According to many analysts, Khamenei's stance is highly significant. He has kept the path to dialogue open while also keeping himself in a politically safe position. If the agreement succeeds, it can be presented as an achievement of the state. If it fails, the responsibility will fall on the government.
On the other hand, President Masoud Pezeshkian and his supporters see this understanding as a pragmatic decision. According to them, there is no alternative to normalizing international relations to emerge from years of sanctions, inflation, unemployment, and economic pressure.
Pezeshkian has described the agreement as a "historic document." He said it is the message of a strong Iran that seeks to establish peace based on mutual respect and equality.
The argument of the pro-government factions is that what could not be solved through war can be achieved through dialogue. Especially issues like economic recovery, attracting foreign investment, facilitating financial transactions, and easing sanctions are extremely important for Iran.
Parliament Speaker and chief negotiator Mohammad Baqer Qalibaf also agrees with this position. He has said, "Now is the time to utilize the political and military successes achieved during the war at the negotiating table." However, he has warned that this is not an easy process. In his words, this understanding is only the beginning of a long and difficult path.
But Iran's hardliner camp is in a completely different position. According to them, any understanding with the United States is inherently risky. They believe there is no reason to trust Washington. In past experience, the United States has broken its promises multiple times and has created pressure on Iran whenever it got the opportunity.
Hardliners are particularly worried. They fear that Iran may be gradually forced to reduce its regional influence through negotiations. They believe that making any concessions on issues like the Strait of Hormuz, the Axis of Resistance, and regional security will weaken the country's strategic position in the long run.
This is why, recently, fierce criticism has been seen against President Pezeshkian, Foreign Minister Abbas Araghchi, and Qalibaf at various state-sponsored rallies. In the eyes of hardliners, these three leaders are the main faces of the understanding with the United States.
At a rally organized in the Shahriar area near the capital Tehran, an influential religious speaker even directly warned the President. However, the President's office has described these remarks as an attempt to create division.
This opposition is also evident within parliament.
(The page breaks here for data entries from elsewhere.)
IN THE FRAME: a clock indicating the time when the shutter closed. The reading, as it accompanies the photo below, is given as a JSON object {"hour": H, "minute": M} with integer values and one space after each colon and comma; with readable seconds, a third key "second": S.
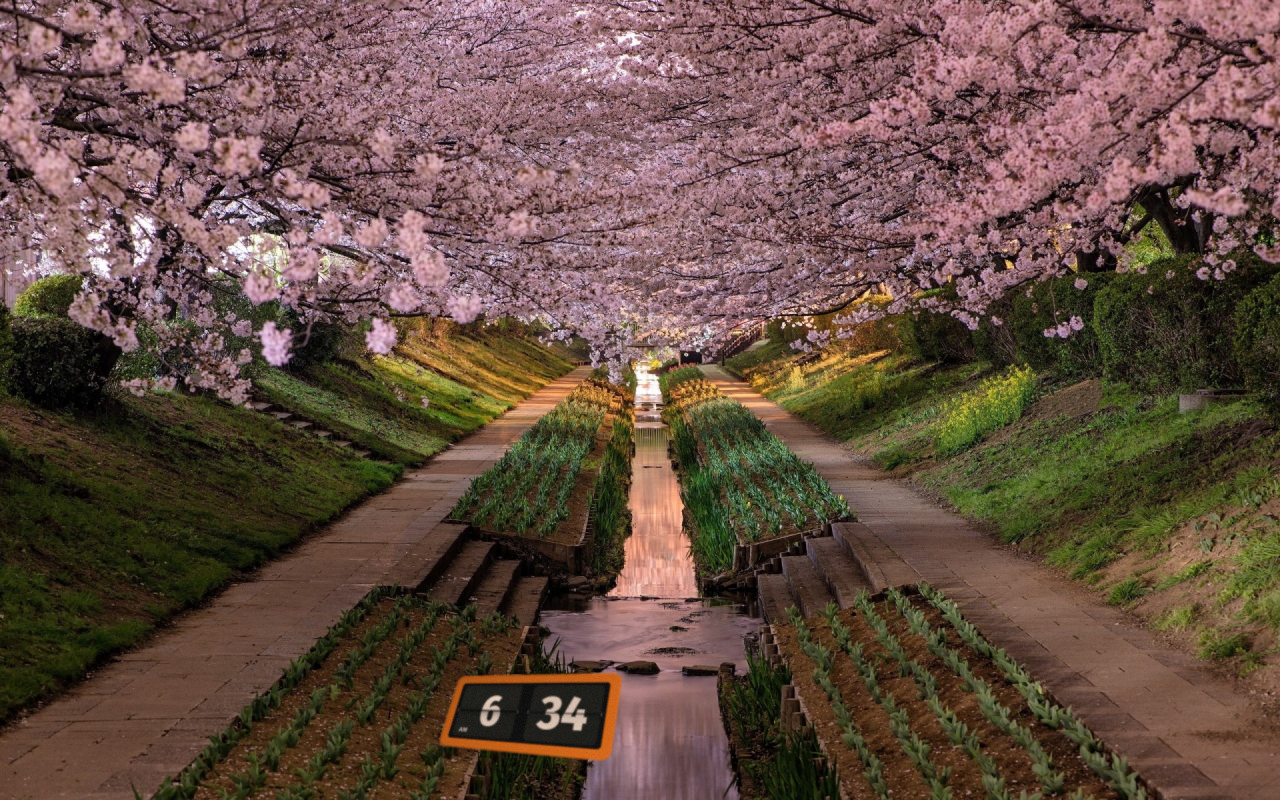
{"hour": 6, "minute": 34}
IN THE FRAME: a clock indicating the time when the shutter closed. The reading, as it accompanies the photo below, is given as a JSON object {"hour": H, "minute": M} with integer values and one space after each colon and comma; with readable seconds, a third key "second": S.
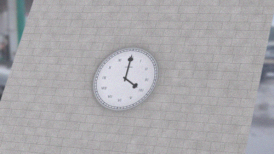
{"hour": 4, "minute": 0}
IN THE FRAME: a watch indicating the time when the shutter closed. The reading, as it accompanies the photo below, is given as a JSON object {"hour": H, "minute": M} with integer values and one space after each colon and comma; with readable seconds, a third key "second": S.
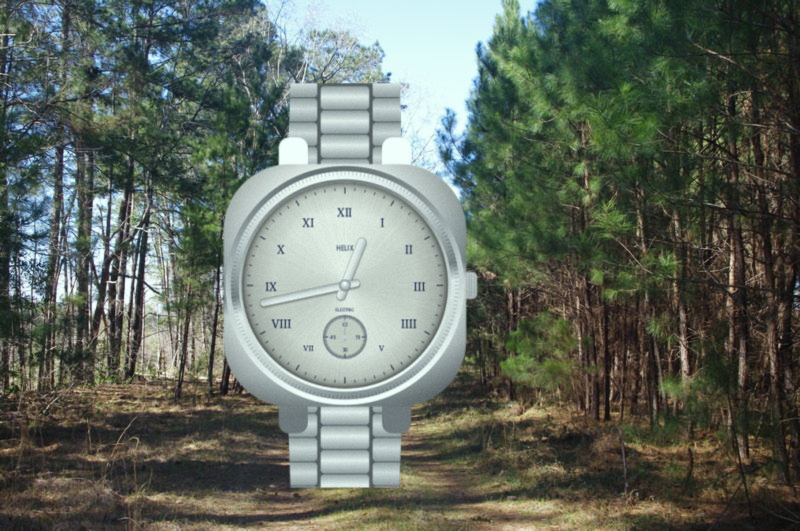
{"hour": 12, "minute": 43}
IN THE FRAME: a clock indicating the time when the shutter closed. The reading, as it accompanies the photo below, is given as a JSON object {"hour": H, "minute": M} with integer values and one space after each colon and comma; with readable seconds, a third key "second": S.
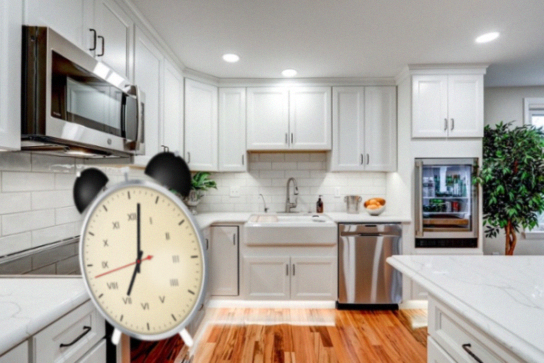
{"hour": 7, "minute": 1, "second": 43}
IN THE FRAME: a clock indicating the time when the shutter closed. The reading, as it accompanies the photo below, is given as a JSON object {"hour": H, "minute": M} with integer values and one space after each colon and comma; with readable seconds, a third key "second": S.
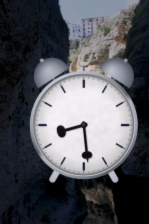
{"hour": 8, "minute": 29}
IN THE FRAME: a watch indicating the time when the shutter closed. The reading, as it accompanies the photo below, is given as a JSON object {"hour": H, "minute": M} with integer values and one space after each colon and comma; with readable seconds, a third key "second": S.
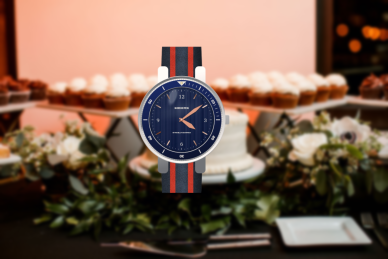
{"hour": 4, "minute": 9}
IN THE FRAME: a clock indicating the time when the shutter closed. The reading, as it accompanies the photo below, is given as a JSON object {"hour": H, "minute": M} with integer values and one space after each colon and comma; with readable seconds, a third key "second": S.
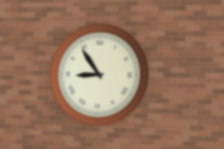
{"hour": 8, "minute": 54}
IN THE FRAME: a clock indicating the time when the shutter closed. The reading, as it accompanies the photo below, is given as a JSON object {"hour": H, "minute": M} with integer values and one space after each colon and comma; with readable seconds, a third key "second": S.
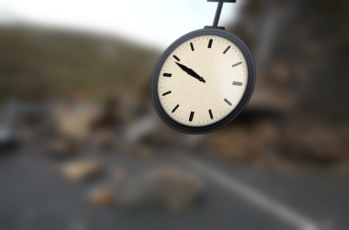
{"hour": 9, "minute": 49}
Several hardline parliament members have demanded that the parliament, which has been operating with limited activities due to the war, be fully activated quickly. Their argument is that it is parliament's responsibility to prevent any understanding that goes against national interests.
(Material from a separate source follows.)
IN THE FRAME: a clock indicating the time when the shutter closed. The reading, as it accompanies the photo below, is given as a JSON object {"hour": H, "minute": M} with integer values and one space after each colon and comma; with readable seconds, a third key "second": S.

Ayatollah Ahmad Alamolhoda, the influential religious leader of Mashhad, the religious city in the northeast, has also reiterated his anti-US stance. His remarks make it clear that the hardline faction still considers the United States as Iran's primary enemy. According to them, the chapter of conflict is not over yet.
However, the position of state institutions is relatively balanced. The Supreme National Security Council has stated that it will move forward with the negotiations while protecting the country's interests and the interests of the so-called 'Axis of Resistance.' At the same time, they have made it clear that plans for countermeasures have already been prepared in advance if the United States violates the agreement.
This entire situation indicates that Iran's internal politics currently stands at a critical crossroads. On one side are economic realities and international pressure. On the other are ideological positions, security concerns, and deep mistrust of the United States.
The future of the Iran-US understanding depends not only on the progress of the two countries' negotiations. It equally depends on the internal balance of power in Tehran, political disagreements, and the final position of the supreme leadership.
For now, one thing is clear: even though the agreement has been signed, the debate inside Iran has not ended. Rather, it can be said that the real political battle has just begun.